The first signs of trouble aboard the oil rig were reported on April 20, 2010 at 9:56pm.  At the time, 126 crew members were aboard, representing British Petroleum (BP), Transocean, Anadarko, Halliburton, and M-I Swaco, and it was around the time listed that the first reports of flames being sighted aboard the rig.  Many of the crew members aboard the rig saw lights flickering inside the rig followed by at least two strong vibrations that shook the entire rig.  According to the internal investigation launched by BP, the cause of the vibrations was reportedly due to a bubble of methane gas that escaped through the oil well, and expanded as it traveled through the rig.  Eventually the pressure grew too great and the bubble exploded, causing extreme damage to the rig itself.

When the explosion occured, the fire spread quickly, and by dawn on April 21, the fire had engulfed the entire platform.  Fortunately the quick actions of most of the crew aboard ensured the safety of one hundred and fifteen people aboard the rig.  Sadly, the following eleven people lost their lives; Keith Blair Manuel, Donald Clark, Dewey Revette, Stephen Ray Curtis, Karl Kleppinger Jr., Aaron Dale Burkeen, Jason Anderson, Gordon Jones, Roy Wyatt Kemp, Adam Wiese, and Shane Roshto.  The youngest casualty was just 22 years of age.

Meanwhile, the fire continued to burn on top of the oil rig for one whole day until the rig sank to the bottom of the Gulf the morning of April 22.  Ironically, April 22 is Earth Day - a day in which environmental protection and conservation is celebrated.  That same morning was the day that the oil spill was first noticed.  Two days later, it was confirmed that a damaged oil wellhead was leaking oil into the Gulf of Mexico.  And, well...we all know the rest of the tale.

The end result left a bad taste in everybody's mouth, and BP received a lot of the criticism in the wake of the Deepwater Horizon disaster.

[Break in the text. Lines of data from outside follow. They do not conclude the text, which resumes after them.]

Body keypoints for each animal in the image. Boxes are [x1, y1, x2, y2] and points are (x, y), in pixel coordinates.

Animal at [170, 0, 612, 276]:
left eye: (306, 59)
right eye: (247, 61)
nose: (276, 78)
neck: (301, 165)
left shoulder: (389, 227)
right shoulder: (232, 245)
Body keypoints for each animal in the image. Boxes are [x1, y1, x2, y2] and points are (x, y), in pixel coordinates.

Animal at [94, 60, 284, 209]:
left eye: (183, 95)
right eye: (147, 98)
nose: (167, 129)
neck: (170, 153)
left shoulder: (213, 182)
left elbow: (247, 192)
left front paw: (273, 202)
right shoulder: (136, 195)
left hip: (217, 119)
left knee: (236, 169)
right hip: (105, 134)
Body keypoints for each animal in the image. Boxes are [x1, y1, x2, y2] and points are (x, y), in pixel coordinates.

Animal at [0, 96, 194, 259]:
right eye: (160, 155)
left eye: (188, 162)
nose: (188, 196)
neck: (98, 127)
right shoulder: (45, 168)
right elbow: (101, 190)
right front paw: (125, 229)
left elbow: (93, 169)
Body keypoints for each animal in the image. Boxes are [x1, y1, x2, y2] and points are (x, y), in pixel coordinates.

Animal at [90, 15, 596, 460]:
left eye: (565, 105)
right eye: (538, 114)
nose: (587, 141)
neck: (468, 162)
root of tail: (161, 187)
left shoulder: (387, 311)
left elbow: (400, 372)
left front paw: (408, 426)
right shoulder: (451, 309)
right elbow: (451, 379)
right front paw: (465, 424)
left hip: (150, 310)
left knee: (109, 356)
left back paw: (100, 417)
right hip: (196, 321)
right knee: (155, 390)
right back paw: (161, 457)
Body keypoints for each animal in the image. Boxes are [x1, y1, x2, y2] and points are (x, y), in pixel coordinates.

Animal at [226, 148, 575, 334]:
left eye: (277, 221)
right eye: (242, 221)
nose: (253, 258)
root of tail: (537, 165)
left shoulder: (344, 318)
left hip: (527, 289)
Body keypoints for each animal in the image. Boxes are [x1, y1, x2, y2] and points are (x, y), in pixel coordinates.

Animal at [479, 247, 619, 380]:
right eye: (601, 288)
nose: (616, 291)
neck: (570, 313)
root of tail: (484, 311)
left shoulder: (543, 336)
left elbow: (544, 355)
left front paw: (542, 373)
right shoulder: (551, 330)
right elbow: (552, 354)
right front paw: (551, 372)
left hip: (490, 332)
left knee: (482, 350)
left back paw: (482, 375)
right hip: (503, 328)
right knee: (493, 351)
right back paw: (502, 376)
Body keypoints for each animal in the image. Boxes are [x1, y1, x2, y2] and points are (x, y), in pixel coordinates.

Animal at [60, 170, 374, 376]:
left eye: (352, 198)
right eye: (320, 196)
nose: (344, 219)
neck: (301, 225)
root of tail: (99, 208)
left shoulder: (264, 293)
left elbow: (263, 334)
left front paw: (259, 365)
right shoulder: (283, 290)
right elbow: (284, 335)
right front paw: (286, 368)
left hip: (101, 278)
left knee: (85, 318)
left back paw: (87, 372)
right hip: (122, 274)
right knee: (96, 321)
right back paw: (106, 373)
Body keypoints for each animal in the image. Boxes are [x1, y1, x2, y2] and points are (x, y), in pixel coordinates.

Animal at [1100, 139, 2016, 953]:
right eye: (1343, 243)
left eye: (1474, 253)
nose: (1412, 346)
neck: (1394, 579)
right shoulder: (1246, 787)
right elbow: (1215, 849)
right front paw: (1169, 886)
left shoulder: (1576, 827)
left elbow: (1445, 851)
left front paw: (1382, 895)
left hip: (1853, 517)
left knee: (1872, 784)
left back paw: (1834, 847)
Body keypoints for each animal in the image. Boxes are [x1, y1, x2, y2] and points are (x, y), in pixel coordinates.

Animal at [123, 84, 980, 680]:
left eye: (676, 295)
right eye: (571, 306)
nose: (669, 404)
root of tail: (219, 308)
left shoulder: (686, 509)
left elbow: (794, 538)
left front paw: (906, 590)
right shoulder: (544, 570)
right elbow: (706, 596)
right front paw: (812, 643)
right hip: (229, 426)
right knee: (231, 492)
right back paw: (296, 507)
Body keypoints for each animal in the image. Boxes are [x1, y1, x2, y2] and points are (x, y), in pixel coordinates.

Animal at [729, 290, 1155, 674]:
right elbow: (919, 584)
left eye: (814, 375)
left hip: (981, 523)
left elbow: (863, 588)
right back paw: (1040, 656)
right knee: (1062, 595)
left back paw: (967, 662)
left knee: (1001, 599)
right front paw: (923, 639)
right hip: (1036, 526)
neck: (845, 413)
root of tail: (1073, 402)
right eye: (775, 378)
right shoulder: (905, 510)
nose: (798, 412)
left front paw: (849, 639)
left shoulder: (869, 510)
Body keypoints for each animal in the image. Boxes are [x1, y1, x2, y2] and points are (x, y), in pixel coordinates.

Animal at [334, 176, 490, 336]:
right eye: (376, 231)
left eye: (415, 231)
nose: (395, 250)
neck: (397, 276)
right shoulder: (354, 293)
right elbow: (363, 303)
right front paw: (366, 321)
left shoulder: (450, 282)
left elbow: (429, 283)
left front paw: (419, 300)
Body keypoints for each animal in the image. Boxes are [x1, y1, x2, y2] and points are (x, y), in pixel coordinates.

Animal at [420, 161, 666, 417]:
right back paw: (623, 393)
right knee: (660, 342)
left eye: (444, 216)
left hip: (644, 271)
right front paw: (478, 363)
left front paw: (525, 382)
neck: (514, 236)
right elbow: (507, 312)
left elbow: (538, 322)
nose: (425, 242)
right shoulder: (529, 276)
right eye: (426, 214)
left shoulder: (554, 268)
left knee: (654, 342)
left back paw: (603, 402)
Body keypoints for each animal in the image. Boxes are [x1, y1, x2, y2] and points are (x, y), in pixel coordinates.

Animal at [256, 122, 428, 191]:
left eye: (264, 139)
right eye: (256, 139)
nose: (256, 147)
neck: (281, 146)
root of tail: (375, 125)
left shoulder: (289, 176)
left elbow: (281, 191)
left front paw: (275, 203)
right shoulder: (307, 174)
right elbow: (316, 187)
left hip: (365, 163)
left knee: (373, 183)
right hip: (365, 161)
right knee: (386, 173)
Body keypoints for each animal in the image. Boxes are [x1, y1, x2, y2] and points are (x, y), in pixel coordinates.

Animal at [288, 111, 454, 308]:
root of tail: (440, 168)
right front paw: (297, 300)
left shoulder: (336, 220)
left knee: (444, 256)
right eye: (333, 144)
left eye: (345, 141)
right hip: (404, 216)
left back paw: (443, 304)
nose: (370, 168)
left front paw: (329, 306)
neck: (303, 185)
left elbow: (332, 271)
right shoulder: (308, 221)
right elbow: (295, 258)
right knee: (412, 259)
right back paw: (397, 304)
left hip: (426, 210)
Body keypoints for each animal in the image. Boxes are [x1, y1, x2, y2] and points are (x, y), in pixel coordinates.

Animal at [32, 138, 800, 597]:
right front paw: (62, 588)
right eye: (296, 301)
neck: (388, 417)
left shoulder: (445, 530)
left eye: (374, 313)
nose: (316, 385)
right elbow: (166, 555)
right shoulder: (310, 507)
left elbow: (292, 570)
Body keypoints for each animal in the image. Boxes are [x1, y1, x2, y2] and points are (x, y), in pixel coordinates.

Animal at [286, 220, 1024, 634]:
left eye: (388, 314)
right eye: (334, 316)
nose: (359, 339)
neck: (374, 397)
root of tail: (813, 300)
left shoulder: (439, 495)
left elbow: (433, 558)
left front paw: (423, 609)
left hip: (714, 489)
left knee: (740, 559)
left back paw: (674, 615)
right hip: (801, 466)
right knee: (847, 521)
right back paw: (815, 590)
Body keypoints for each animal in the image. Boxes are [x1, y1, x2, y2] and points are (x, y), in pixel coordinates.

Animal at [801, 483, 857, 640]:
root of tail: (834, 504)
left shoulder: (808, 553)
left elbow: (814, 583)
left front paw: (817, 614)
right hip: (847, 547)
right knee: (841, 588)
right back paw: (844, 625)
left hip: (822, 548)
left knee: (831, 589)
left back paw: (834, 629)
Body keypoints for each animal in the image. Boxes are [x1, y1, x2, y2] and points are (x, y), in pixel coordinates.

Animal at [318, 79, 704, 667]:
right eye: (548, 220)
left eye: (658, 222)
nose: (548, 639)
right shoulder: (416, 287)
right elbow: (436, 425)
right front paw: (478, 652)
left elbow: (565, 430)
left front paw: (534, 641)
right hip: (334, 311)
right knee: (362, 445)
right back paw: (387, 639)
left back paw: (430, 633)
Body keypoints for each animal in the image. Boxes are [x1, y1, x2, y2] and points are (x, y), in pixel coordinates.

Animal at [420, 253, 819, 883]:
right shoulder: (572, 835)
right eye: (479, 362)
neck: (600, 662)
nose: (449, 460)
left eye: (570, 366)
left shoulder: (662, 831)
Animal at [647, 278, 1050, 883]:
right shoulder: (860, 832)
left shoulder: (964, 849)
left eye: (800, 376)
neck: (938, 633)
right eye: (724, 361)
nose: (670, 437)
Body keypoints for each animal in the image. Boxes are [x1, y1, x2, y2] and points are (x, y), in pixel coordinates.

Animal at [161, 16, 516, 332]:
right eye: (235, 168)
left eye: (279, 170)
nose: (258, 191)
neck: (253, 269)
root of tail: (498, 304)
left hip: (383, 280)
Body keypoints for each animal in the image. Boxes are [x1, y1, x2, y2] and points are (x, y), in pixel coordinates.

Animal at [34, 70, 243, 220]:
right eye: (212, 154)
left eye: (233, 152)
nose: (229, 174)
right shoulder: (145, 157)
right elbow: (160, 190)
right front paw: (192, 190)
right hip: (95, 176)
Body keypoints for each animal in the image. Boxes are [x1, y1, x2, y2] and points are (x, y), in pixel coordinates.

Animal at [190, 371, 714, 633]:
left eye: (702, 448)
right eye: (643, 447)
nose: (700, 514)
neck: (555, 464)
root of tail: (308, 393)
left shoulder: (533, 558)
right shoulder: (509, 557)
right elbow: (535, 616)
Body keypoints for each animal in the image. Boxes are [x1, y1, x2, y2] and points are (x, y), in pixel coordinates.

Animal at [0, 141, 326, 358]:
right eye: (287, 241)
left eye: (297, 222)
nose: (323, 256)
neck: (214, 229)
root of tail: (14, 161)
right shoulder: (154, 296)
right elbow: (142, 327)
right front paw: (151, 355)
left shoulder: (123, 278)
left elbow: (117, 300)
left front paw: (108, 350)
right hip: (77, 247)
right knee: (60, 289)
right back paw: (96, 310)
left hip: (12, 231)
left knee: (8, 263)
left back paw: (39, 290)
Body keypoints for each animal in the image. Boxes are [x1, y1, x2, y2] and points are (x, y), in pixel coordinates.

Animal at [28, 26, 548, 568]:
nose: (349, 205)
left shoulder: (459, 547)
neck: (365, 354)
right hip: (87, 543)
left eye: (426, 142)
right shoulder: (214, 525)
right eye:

In June 2010, the House Committee of Energy and Commerce ruled that BP should have tested cement at the well, which might have prevented the disaster from happening in the first place.  However, in September 2010, BP issued a statement that crew members should have taken notice at some of the warning flags that erupted just before the explosion occurred, such as riser pipes losing fluid.  Transocean, meanwhile pointed the finger at BP, stating that their faulty well design was the real cause of the disaster.

The desire to find culpability was almost as messy as the oil spill itself.

By November 2010, the Oil Spill Commission had issued their findings, and stated that although BP hadn't intentionally sacrificed safety plans for profit, they did make it clear that poor decision making caused by bad management of the project caused risks to significantly increase.

One year after the explosion, BP filed a group of lawsuits against Transocean, Halliburton, and Cameron (the company in charge of the blowout-preventer) to the tune of $40 billion, and several of these companies did pay BP some money in damages.  However three years later in 2014, a judge ruled that BP was guilty of gross negligence willful misconduct under the Clear Water Act, and issued fines towards BP (67%), Transocean (30%), and Halliburton (3%).  As of 2015, BP is estimated to have lost close to $54 billion for the cost of the clean-up, as well as fines accumulated from environmental and economic damages.

A hefty price to pay.  And that's not even counting the eleven lives lost that day, as well as the casualties to the underwater ecosystems and the businesses that relied on the coast to make money.

It was a terrible tragedy on all accounts.